Let's get some good news for a change. I've written before that the climate bills in Congress could stand to be a lot more ambitious, and the reason is that U.S. emissions are already plunging at a fairly rapid clip. Case in point: The Energy Information Administration just put out a new report finding that CO2 emissions in the United States from energy sources—that is, excluding cow belches and landfills and whatnot—are now down 10 percent from 2005 levels.

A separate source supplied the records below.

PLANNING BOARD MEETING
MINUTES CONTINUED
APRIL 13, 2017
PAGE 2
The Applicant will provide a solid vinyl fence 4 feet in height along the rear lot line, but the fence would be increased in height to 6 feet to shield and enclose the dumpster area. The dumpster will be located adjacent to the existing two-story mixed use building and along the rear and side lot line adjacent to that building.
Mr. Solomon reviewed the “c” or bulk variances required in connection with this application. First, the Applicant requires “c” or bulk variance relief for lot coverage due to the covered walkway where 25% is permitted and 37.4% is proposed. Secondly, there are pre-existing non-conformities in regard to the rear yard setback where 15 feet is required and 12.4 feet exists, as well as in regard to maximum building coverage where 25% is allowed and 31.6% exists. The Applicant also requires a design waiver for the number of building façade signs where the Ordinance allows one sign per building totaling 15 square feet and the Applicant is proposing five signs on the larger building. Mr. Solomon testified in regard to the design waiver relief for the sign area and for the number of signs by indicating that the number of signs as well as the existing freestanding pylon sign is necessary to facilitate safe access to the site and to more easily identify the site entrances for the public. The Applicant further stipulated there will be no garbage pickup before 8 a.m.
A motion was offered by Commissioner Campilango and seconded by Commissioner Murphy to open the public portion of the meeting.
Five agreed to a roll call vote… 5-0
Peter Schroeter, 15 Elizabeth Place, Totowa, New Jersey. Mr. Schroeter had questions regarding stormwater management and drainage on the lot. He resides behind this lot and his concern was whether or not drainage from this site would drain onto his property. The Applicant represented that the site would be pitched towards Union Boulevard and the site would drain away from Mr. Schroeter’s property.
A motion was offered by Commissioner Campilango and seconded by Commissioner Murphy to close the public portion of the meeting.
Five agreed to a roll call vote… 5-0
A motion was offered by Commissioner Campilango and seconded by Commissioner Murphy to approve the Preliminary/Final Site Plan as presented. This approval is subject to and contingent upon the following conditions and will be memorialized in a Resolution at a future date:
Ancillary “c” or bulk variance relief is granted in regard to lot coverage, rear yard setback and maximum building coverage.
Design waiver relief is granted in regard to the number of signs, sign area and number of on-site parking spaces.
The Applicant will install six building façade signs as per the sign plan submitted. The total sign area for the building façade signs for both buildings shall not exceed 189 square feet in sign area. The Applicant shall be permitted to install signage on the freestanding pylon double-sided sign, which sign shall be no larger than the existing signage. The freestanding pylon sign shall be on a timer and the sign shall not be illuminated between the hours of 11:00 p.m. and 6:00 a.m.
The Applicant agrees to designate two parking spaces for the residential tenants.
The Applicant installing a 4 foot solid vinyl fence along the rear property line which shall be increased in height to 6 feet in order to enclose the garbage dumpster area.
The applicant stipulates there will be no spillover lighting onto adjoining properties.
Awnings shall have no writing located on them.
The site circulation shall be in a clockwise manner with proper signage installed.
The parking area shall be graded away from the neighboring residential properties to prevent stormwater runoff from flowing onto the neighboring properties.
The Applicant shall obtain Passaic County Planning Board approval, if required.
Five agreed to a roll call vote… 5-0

Is that all due to the economic slump? Nope. Only about one-third of the drop is from the recession. Another third is due to the U.S. economy getting more energy efficient—probably a response to the sky-high oil prices in the summer of 2008. And the other third is due to the fact that electric utilities are switching to cleaner energy sources. Power companies are swapping out dirty coal for natural gas (which emits about half the CO2), in part because new discoveries of the latter have caused prices to drop. Renewable power is also gaining ground. Here's a graph:

Interestingly, as Joe Romm highlights, the EIA expects these trends to continue on their own in the years ahead: "[L]onger-term trends continue to suggest decline in both the amount of energy used per unit of economic output and the carbon intensity of our energy supply, which both work to restrain emissions."

This report deserves a lot more attention, especially if Congress ever starts debating climate legislation. Right now, the Kerry-Graham-Lieberman bill would try to cut greenhouse gas emissions 17 percent below 2005 levels by 2020. But we're already more than halfway there—and it's quite likely we'll drop a bit more even without a bill. So there's no good reason why Congress can't craft a much more ambitious carbon cap. The EIA report suggests that meeting that target would be pretty easy.

And yes, Obama pledged a 17 percent cut at Copenhagen, but at the moment, even when you add up all the Copenhagen pledges, the planet still seems to be on course for a 3°C or 4°C rise in temperatures by the end of the century, well past what many climatologists consider the "safe" limit of 2°C. If the world wants to avoid a major calamity (and that seems like a good idea), then something big has to change, and more-aggressive-than-promised U.S. action would certainly be a start.